Our results agree with what was found in livestock during surveillance programs: adult animals had probably been in contact with BTV-4 during the outbreak that started in southern Spain in 2004. In contrast to the vaccinated domestic ruminants, deer were able to maintain BTV-4 RNA, thus confirming our initial hypothesis. However, detection of BTV RNA without concurrent virus isolation does not mean that deer are a long term reservoir host of BTV (12). Simultaneous evaluation of adjacent cohorts of domestic and wild ruminants by using the same virus detection assays will be required to unambiguously define the precise role of wildlife in the epidemiology of BTV infection.

Yearling deer were apparently infected with BTV-1, which has been present in Spain since 2007. When epidemiologic information about the study area was compared with the information for the deer samples analyzed, evidence was found supporting our results: adult deer were sampled on July 12, 2007, and yearlings were sampled August 20, 2007, i.e., 26 days after BTV-1 presence was confirmed at 60 km distance from the deer farm (www.oie.int/wahis/reports/en_imm_0000005799_20070726_123322.pdf) (Figure 2).

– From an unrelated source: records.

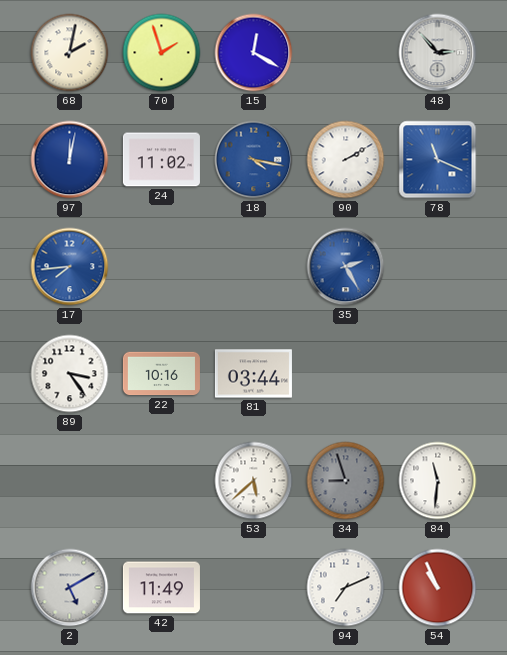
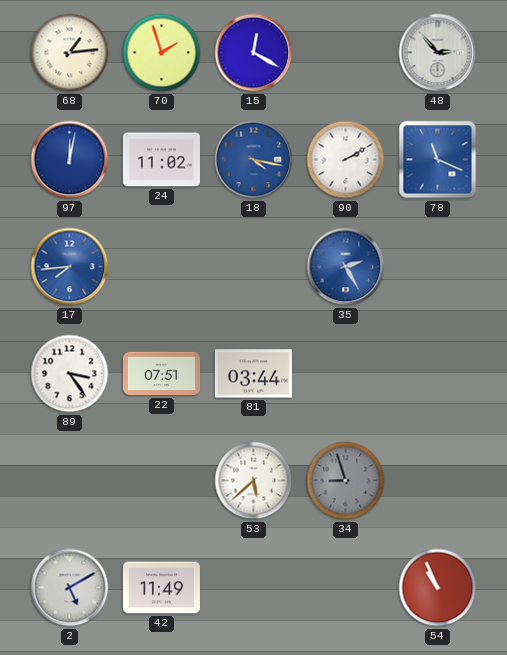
68: 2:02 -> 1:14
22: 10:16 -> 07:51
84: 11:31 -> none
94: 7:11 -> none
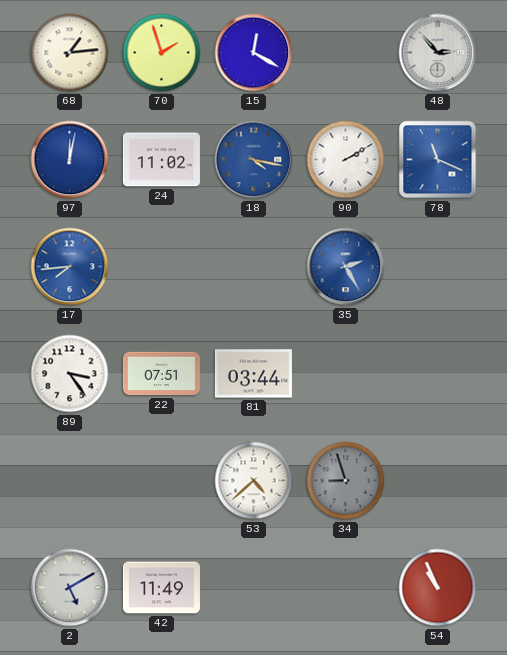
53: 5:38 -> 4:38
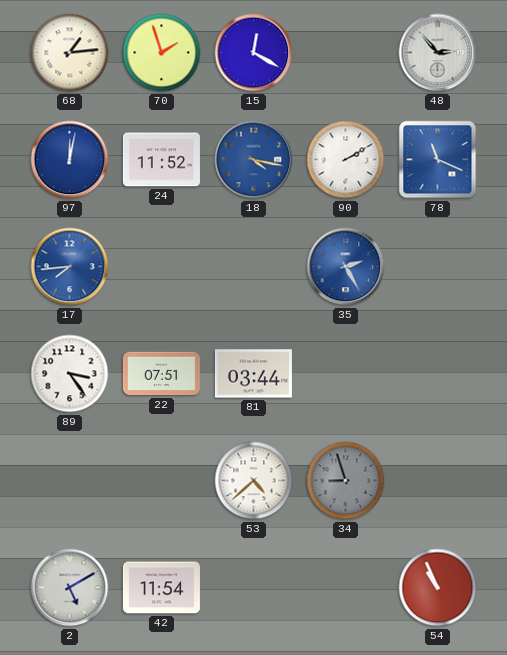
24: 11:02 -> 11:52
42: 11:49 -> 11:54
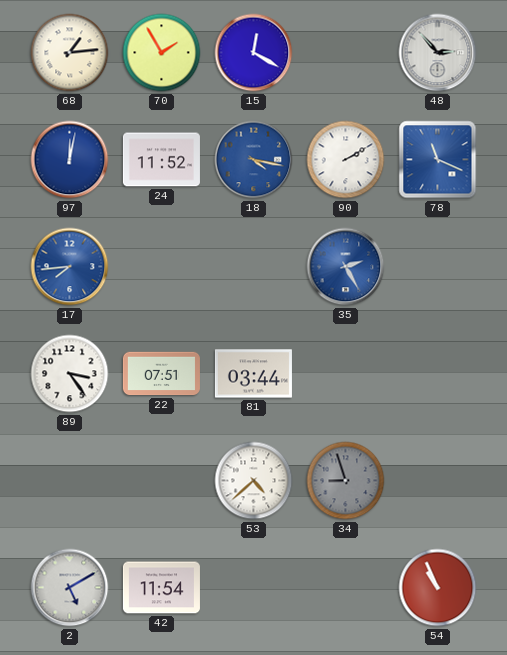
70: 1:57 -> 1:55
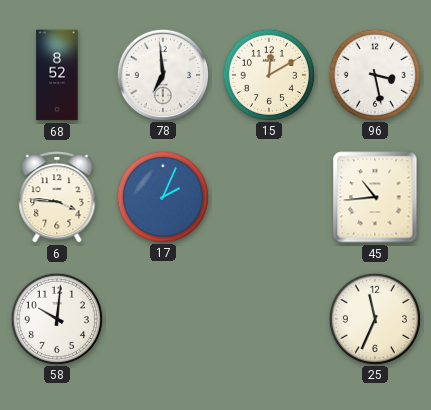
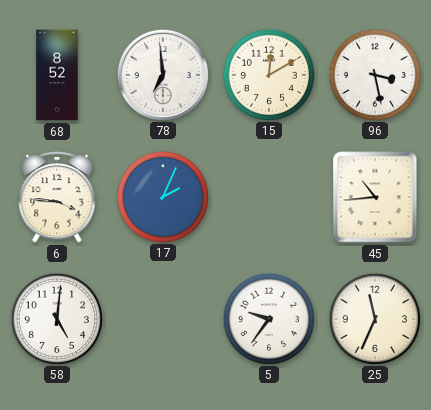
58: 10:01 -> 5:01
5: none -> 9:36
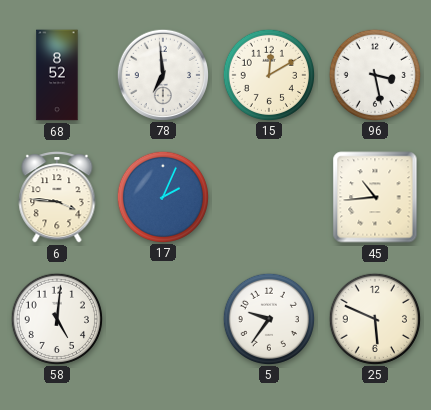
25: 11:34 -> 5:49
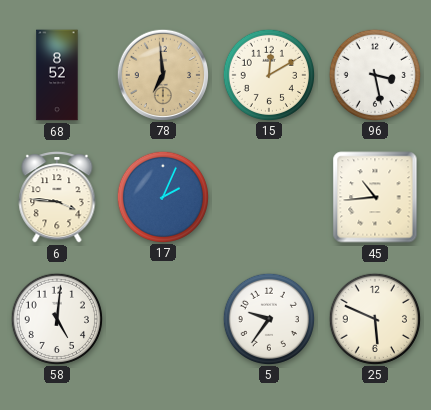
78 dial: white -> champagne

Thus, adult deer had been sampled when BTV-1 was not present in the country yet. In contrast, yearlings were already positive to BTV-1 only 26 days after this serotype was first reported in livestock in the same area. There are 2 explanations for this finding: 1) BTV-1 is a highly pathogenic serotype (13), causing high death rates in sheep, that may also cause high death rates in deer; and 2) deer and other wild ruminants may be highly susceptible to BTV infection, thus, making them good sentinels for this disease. However, BTV-1 was detected earlier among sentinel cattle than among deer.

Regarding EHD, despite the negative results obtained, lack of robust molecular tools for its detection is noteworthy. All available RT-PCRs are based on the sequences of EHD strains that have never been detected in the Mediterranean area.